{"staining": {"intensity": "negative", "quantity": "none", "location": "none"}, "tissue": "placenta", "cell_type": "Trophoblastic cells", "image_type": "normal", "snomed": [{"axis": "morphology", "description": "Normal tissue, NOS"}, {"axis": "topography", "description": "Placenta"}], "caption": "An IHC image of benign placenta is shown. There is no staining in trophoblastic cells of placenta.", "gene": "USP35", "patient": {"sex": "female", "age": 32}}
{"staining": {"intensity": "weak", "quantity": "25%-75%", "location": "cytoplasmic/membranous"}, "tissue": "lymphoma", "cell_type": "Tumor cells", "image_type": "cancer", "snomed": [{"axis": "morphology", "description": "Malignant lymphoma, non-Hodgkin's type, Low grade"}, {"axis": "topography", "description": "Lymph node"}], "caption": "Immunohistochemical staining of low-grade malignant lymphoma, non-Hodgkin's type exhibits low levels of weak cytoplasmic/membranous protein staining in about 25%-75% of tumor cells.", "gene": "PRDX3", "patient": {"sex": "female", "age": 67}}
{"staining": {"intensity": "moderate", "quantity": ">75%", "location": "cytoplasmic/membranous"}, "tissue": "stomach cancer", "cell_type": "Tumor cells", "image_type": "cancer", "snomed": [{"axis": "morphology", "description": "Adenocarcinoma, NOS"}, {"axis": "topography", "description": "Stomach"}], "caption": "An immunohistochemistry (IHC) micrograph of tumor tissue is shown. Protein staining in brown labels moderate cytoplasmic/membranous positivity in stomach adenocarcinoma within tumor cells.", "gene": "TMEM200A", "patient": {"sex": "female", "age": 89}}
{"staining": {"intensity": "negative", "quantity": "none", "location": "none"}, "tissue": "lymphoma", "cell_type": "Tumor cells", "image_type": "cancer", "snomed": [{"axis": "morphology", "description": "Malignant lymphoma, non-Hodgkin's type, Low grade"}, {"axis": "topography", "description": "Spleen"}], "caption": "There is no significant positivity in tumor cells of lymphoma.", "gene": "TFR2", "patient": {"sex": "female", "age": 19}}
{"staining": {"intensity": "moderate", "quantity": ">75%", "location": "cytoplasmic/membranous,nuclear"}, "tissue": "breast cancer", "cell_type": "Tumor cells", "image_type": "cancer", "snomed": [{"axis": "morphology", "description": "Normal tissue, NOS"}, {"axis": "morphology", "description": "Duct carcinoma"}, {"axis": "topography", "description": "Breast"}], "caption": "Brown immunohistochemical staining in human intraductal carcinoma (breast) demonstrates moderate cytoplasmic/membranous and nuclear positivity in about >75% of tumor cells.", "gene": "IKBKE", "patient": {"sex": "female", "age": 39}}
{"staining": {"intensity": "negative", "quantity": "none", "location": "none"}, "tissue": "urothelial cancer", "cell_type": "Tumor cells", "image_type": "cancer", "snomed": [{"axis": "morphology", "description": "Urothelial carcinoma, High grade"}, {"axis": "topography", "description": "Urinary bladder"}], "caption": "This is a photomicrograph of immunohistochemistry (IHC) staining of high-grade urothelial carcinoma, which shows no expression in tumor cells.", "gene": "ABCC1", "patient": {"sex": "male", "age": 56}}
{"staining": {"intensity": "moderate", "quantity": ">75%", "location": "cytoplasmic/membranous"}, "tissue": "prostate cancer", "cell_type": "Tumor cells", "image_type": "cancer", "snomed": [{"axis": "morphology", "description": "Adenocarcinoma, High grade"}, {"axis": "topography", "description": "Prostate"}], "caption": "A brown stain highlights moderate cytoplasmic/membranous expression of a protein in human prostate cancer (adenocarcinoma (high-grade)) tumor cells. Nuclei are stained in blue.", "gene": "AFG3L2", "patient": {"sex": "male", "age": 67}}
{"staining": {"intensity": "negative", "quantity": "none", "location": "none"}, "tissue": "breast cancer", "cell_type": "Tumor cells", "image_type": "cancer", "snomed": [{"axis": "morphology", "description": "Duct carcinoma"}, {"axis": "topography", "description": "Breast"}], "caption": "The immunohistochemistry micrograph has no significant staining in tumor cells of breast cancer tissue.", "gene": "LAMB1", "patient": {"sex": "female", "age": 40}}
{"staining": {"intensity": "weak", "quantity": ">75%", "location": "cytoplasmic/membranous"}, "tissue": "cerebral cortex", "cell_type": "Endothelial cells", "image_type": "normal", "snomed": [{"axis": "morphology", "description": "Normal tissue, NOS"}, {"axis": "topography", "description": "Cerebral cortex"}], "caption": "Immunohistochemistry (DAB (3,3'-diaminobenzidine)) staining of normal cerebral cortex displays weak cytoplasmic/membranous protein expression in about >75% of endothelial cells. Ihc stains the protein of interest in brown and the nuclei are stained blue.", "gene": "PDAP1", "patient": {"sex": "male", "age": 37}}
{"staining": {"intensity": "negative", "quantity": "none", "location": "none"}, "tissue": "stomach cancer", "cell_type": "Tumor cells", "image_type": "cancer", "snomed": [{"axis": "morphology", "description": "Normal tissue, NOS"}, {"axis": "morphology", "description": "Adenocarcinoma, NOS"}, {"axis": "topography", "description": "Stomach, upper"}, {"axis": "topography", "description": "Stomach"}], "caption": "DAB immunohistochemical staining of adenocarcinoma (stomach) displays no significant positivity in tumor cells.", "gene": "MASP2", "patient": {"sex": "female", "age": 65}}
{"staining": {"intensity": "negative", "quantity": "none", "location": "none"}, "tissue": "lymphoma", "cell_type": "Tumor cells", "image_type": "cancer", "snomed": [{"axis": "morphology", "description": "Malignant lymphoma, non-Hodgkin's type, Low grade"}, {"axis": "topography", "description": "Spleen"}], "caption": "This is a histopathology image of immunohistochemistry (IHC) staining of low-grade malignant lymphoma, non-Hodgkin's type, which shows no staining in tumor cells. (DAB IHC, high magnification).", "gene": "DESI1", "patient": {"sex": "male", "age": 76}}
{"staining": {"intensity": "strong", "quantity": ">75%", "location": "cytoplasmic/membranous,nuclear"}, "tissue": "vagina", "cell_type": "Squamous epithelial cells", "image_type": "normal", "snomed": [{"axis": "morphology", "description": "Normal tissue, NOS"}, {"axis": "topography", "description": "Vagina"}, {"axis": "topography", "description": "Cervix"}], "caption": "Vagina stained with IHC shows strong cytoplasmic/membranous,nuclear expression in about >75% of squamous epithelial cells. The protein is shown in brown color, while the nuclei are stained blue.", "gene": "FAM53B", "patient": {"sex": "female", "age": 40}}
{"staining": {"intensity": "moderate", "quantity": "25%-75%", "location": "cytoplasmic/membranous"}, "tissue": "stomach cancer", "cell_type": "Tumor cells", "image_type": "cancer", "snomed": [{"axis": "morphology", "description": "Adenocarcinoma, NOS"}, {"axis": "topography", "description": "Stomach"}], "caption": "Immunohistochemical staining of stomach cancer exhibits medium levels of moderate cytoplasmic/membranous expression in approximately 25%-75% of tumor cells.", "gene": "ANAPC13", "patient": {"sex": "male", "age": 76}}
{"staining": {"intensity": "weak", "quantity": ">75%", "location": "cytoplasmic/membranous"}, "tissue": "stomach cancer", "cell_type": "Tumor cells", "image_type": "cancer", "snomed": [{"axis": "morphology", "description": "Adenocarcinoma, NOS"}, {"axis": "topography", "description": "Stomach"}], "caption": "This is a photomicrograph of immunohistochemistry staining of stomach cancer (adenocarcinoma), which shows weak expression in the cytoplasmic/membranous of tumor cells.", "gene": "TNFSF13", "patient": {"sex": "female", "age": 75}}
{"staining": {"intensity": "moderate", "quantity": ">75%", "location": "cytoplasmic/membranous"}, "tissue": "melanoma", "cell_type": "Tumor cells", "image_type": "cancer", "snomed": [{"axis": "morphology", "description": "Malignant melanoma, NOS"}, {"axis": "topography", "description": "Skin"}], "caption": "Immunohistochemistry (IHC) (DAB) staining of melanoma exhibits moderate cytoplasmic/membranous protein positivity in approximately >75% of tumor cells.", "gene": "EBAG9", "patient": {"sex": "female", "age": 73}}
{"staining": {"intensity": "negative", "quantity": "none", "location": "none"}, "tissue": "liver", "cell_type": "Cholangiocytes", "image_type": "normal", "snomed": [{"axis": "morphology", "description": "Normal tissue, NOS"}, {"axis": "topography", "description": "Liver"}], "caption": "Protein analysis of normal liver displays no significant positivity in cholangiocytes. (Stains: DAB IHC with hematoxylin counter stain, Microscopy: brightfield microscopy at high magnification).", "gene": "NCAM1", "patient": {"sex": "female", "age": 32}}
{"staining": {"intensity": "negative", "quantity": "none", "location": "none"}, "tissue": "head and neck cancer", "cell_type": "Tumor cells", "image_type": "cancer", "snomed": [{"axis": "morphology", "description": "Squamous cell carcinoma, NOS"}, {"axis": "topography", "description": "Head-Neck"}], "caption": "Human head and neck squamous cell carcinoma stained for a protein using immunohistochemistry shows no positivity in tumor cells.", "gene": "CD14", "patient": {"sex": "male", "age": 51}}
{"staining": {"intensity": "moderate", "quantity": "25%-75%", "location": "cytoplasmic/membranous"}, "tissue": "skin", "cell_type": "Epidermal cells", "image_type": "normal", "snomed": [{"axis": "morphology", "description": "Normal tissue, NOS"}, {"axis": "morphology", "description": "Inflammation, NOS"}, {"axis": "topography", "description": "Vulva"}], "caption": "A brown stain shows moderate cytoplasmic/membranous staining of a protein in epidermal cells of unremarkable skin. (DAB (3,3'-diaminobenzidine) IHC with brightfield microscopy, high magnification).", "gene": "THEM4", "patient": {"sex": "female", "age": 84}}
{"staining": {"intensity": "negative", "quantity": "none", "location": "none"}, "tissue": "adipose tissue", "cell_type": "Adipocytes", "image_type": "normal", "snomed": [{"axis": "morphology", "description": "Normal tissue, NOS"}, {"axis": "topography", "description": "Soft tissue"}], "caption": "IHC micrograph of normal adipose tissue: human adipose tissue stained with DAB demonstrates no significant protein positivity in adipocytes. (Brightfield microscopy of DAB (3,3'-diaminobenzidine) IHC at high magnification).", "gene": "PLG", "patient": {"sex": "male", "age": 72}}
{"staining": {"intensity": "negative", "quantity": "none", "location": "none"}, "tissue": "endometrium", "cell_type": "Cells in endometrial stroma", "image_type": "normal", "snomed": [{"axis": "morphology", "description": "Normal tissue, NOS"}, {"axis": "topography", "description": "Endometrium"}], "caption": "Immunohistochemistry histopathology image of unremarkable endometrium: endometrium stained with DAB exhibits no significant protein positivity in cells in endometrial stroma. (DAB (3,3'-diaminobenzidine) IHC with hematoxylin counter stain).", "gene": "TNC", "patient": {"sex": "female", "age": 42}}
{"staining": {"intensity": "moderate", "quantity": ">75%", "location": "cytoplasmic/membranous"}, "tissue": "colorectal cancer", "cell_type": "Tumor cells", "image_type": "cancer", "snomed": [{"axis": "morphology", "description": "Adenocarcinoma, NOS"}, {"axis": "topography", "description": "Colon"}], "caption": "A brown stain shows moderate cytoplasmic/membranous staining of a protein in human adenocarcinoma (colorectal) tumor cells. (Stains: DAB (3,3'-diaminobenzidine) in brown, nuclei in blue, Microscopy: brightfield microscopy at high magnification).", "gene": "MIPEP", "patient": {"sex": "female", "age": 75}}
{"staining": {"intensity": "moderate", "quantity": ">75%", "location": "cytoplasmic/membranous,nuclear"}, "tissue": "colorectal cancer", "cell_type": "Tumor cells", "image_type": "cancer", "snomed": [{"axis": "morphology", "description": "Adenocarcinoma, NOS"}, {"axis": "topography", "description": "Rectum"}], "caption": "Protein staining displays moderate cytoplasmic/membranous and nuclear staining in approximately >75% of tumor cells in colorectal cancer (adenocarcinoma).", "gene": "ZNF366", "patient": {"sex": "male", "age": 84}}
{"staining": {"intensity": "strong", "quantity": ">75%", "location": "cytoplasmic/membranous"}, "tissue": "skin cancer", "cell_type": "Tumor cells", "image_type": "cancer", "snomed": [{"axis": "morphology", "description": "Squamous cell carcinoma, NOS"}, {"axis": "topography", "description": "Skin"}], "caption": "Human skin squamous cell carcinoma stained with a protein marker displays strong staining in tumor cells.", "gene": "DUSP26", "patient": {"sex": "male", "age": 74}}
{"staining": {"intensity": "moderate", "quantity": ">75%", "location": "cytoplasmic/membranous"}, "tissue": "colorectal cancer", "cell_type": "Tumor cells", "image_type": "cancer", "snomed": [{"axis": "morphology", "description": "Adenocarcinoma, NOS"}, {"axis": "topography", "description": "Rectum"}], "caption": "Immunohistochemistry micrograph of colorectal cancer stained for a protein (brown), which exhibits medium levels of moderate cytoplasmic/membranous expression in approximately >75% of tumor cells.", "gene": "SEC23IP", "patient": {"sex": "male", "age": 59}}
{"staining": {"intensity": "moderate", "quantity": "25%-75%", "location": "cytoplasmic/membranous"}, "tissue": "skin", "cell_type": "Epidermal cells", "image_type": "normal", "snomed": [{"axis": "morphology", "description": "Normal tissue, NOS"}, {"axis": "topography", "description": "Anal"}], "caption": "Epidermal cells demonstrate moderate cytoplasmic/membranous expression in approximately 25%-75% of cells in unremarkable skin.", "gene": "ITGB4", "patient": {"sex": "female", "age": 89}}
* * *
● Assigned task
Copy the lines above exactly. Start with the line containing "staining of adenocarcinoma", end with the line containing "is a histopathology", and include both.

● Final answer
{"staining": {"intensity": "negative", "quantity": "none", "location": "none"}, "tissue": "stomach cancer", "cell_type": "Tumor cells", "image_type": "cancer", "snomed": [{"axis": "morphology", "description": "Normal tissue, NOS"}, {"axis": "morphology", "description": "Adenocarcinoma, NOS"}, {"axis": "topography", "description": "Stomach, upper"}, {"axis": "topography", "description": "Stomach"}], "caption": "DAB immunohistochemical staining of adenocarcinoma (stomach) displays no significant positivity in tumor cells.", "gene": "MASP2", "patient": {"sex": "female", "age": 65}}
{"staining": {"intensity": "negative", "quantity": "none", "location": "none"}, "tissue": "lymphoma", "cell_type": "Tumor cells", "image_type": "cancer", "snomed": [{"axis": "morphology", "description": "Malignant lymphoma, non-Hodgkin's type, Low grade"}, {"axis": "topography", "description": "Spleen"}], "caption": "This is a histopathology image of immunohistochemistry (IHC) staining of low-grade malignant lymphoma, non-Hodgkin's type, which shows no staining in tumor cells. (DAB IHC, high magnification).", "gene": "DESI1", "patient": {"sex": "male", "age": 76}}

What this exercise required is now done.